At that time I did offer my advice to my uncle that maybe the project could be saved by shifting the emphasis from bamboo and eucalyptus as the major resource to using bagasse, a by-product of the sugar industry, and which was in plenty around that area.

Jaakko Pöyry at that time did not have any solid expereince in the use of bagasse as a raw material for fine paper production and chose to quit, making all the correct legal moves.

What went on subsequently I do not know but the project was changed from being based on bamboo and eucalyptus to bagasse and other consultants were brought in to complete the project.

When packing up to go back Annikki and I helped the Pöyry team members to buy several interesting and valuable things to take back to Finland, getting them solid discounts on the prices rather than the inflated prices that foreigners are normally charged.

We were very sad to see young Kari go as he had become our fifth child and was as much Indian as all our other children. At school, despite his then lack of knowledge of fluent English, he soon mastered the language and was progressing at an unbelieveable rate. I predicted then that young Kari would be one of the very top in any profession he chose to go into!

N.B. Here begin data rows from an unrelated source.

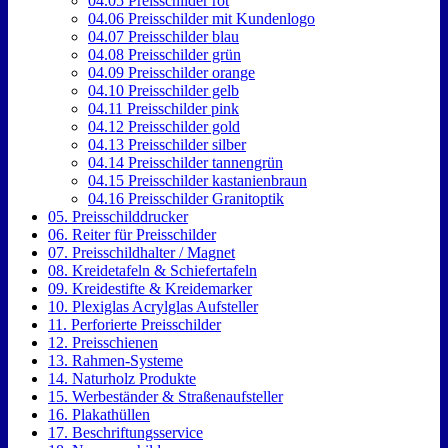
04.05 Preisschilder rot
04.06 Preisschilder mit Kundenlogo
04.07 Preisschilder blau
04.08 Preisschilder grün
04.09 Preisschilder orange
04.10 Preisschilder gelb
04.11 Preisschilder pink
04.12 Preisschilder gold
04.13 Preisschilder silber
04.14 Preisschilder tannengrün
04.15 Preisschilder kastanienbraun
04.16 Preisschilder Granitoptik
05. Preisschilddrucker
06. Reiter für Preisschilder
07. Preisschildhalter / Magnet
08. Kreidetafeln & Schiefertafeln
09. Kreidestifte & Kreidemarker
10. Plexiglas Acrylglas Aufsteller
11. Perforierte Preisschilder
12. Preisschienen
13. Rahmen-Systeme
14. Naturholz Produkte
15. Werbeständer & Straßenaufsteller
16. Plakathüllen
17. Beschriftungsservice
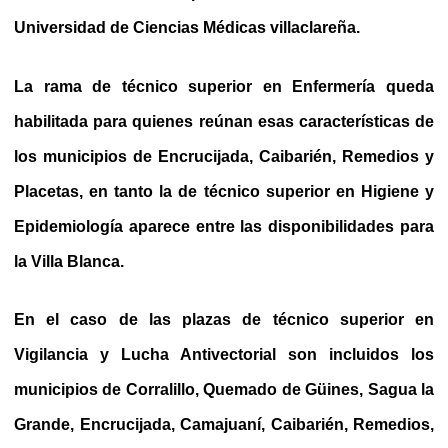
Universidad de Ciencias Médicas villaclareña.
La rama de técnico superior en Enfermería queda
habilitada para quienes reúnan esas características de
los municipios de Encrucijada, Caibarién, Remedios y
Placetas, en tanto la de técnico superior en Higiene y
Epidemiología aparece entre las disponibilidades para
la Villa Blanca.
En el caso de las plazas de técnico superior en
Vigilancia y Lucha Antivectorial son incluidos los
municipios de Corralillo, Quemado de Güines, Sagua la
Grande, Encrucijada, Camajuaní, Caibarién, Remedios,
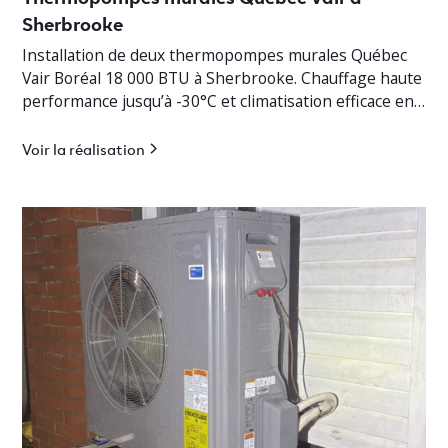
Sherbrooke
Installation de deux thermopompes murales Québec
Vair Boréal 18 000 BTU à Sherbrooke. Chauffage haute
performance jusqu’à -30°C et climatisation efficace en
Estrie.
Voir la réalisation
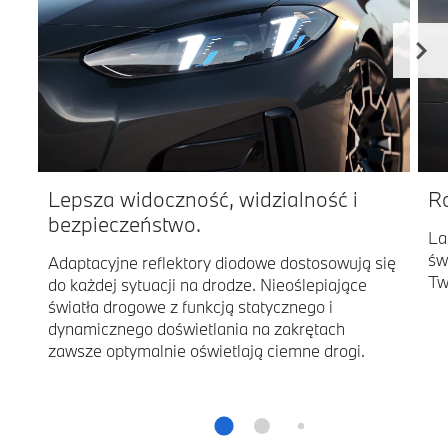
Lepsza widoczność, widzialność i
Ro
bezpieczeństwo.
La
św
Adaptacyjne reflektory diodowe dostosowują się
Tw
do każdej sytuacji na drodze. Nieoślepiające
światła drogowe z funkcją statycznego i
dynamicznego doświetlania na zakrętach
zawsze optymalnie oświetlają ciemne drogi.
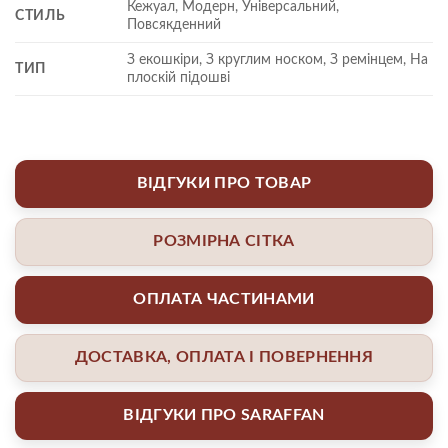
Кежуал, Модерн, Універсальний,
СТИЛЬ
Повсякденний
З екошкіри, З круглим носком, З ремінцем, На
ТИП
плоскій підошві
ВІДГУКИ ПРО ТОВАР
РОЗМІРНА СІТКА
ОПЛАТА ЧАСТИНАМИ
ДОСТАВКА, ОПЛАТА І ПОВЕРНЕННЯ
ВІДГУКИ ПРО SARAFFAN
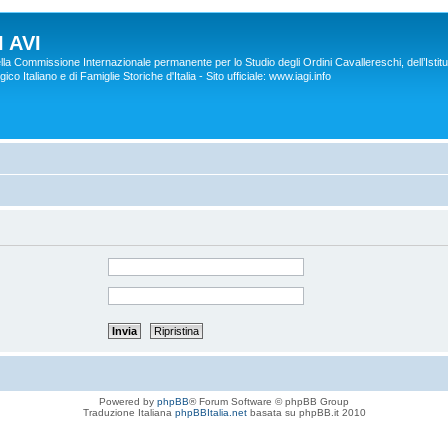
 AVI
lla Commissione Internazionale permanente per lo Studio degli Ordini Cavallereschi, dell’Istitu
co Italiano e di Famiglie Storiche d'Italia - Sito ufficiale: www.iagi.info
Powered by
phpBB
® Forum Software © phpBB Group
Traduzione Italiana
phpBBItalia.net
basata su phpBB.it 2010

We did meet the Tuominen's when we came to Finland for a holiday in 1979. Since then, as Yrjö was posted around the world, we only had sporadic contact with them. Now Yrjö has retired and lives with Maria in Helsinki. The others of the Indian team have faded from our memory, but not young Kari, whom I always will regard as a member of our family. I believe Kari did meet Mika in the Helsinki railway Station about 18 years ago - and recognised him (a good 8 years after their last meeting).

Kari has lived all around the world (India, Australia, South Africa, etc.) and after completing his studies joined Jaakko Pöyry. Today, he is one of the senior mechanical engineers in that company, probably following in his father's footsteps.

Jaakko Pöyry sent me a personal letter of thanks for helping out his team in India. As a result, I met Jaakko Pöyry in May 1979 when I came to Finland for a visit to organise the supplies of equipment for a project, but the meeting was brief. Besides expressing his gratitude, there was not much else that transpired. He gave me permission to use the contents of his thank you letter when I promoted my services to Finnish companies. But, later, when I did, someone in his organisation objected and I promptly withdrew that promotional material.

I never met up with him again and as my life in Finland since 1984 was in a completely different sphere, I never had the opportunity to establish contact with him or his company.